___ DOCUMENT PASSAGE

In step 304, the method can include generating a nonce.

In some implementations, the nonce can comprise a random or pseudo-random value. In some implementations, the SE can use a hardware random number generator (HRNG) which may be a physical device that generates truly random numbers by measuring natural phenomena such as electronic noise. Alternatively, or in conjunction with the foregoing, the SE can use a pseudorandom number generator (PRNG). A PRNG is a software-based algorithm that generates a sequence of numbers that appears to be random but are not truly random. PRNGs are typically seeded with an initial value, such as the current time or a hardware sensor reading, to ensure that the generated numbers are unique. In some implementations, a combination of an HRNG and PRNG may be used (e.g., using the HRNG to seed a PRNG). In alternative implementations, a monotonic counter or similar mechanism may be used to generate a nonce. In some implementations, a timestamp (which is not random, but may be sufficiently unique) may be used as a nonce.

In step 306, the method can include transmitting the nonce and a Layer ID to the DICE.

In some implementations, the Layer ID may be received as part of step 302. For example, the request to access a layer may include the Layer ID. In other embodiments, the method can include identifying the Layer ID based on the requested layer. For example, a table or similar type of lookup may map filenames and/or memory addresses to layer IDs. Thus, if the request in step 302 includes a filename (e.g., application executable), the method can include looking up the Layer ID. Similarly, if the request includes a memory location (e.g., in the case of firmware), the method can look up the Layer ID for the memory address.

In step 308, after a short time, the method will receive a response from the DICE. If it does not (not illustrated), the method will terminate and branch immediately to step 312. Presuming, however, that the DICE responds, in step 308, the method will receive this response which will generally include responsive data which should include at least a digital signature. In some implementations, as well, the response may also include a received Layer ID and received nonce. In some implementations, this digital signature is generated by the DICE (described in FIG. 4) and is computed using a digital signature algorithm such as an ECDSA algorithm. Specifically, the DICE can read a private key corresponding to the Layer ID and sign a message using the private key. This message may be the concatenation (or other combination) of the nonce and Layer ID sent in step 306. Alternatively, the message may be either the nonce or Layer ID sent in step 306.

______
___ SOURCE DATA

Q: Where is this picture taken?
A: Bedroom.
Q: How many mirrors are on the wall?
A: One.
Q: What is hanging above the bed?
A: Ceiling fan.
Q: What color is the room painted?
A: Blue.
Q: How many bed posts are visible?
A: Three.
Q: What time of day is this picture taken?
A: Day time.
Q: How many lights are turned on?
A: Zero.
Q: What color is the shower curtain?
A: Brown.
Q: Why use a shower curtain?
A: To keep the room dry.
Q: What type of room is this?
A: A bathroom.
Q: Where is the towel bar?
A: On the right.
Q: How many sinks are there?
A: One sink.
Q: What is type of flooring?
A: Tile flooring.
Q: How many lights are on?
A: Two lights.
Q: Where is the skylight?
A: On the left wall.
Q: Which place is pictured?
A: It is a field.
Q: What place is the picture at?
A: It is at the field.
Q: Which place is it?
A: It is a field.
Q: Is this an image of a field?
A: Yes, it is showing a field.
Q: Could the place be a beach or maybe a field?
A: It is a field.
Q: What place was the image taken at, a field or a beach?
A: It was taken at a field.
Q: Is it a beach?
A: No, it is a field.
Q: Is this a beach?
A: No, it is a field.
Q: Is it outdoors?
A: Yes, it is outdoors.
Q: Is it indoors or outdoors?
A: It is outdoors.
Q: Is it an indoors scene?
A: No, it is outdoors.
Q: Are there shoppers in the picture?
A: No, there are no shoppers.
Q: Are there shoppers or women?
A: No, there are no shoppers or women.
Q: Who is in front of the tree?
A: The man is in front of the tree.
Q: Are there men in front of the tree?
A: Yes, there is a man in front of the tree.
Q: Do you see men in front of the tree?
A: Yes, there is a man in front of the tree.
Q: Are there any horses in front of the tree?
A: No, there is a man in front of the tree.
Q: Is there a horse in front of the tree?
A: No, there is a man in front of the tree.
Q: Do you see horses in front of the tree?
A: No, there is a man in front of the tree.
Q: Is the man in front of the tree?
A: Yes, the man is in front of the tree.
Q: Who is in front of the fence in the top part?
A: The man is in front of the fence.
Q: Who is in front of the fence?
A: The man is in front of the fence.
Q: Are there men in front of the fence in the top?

______

ACTIVITIES.
1. Using the passage on nonce generation, decide whether each statement agrees with it. Answer yes or no, and quote the words that decide it.
(a) A PRNG produces numbers that are truly random.
(b) A timestamp may serve as a nonce.
(c) If the DICE does not respond, the method branches to step 312.
2. Answer these questions from the passage on nonce generation.
(a) What natural phenomenon is given as an example of what an HRNG may measure?
(b) What may a table or similar lookup map to layer IDs?
(c) Which digital signature algorithm is named as an example?

RESPONSES PER TASK.
1.
(a) No: "generates a sequence of numbers that appears to be random but are not truly random"
(b) Yes: "a timestamp (which is not random, but may be sufficiently unique) may be used as a nonce"
(c) Yes: "the method will terminate and branch immediately to step 312"

2.
(a) Electronic noise
(b) Filenames and/or memory addresses
(c) ECDSA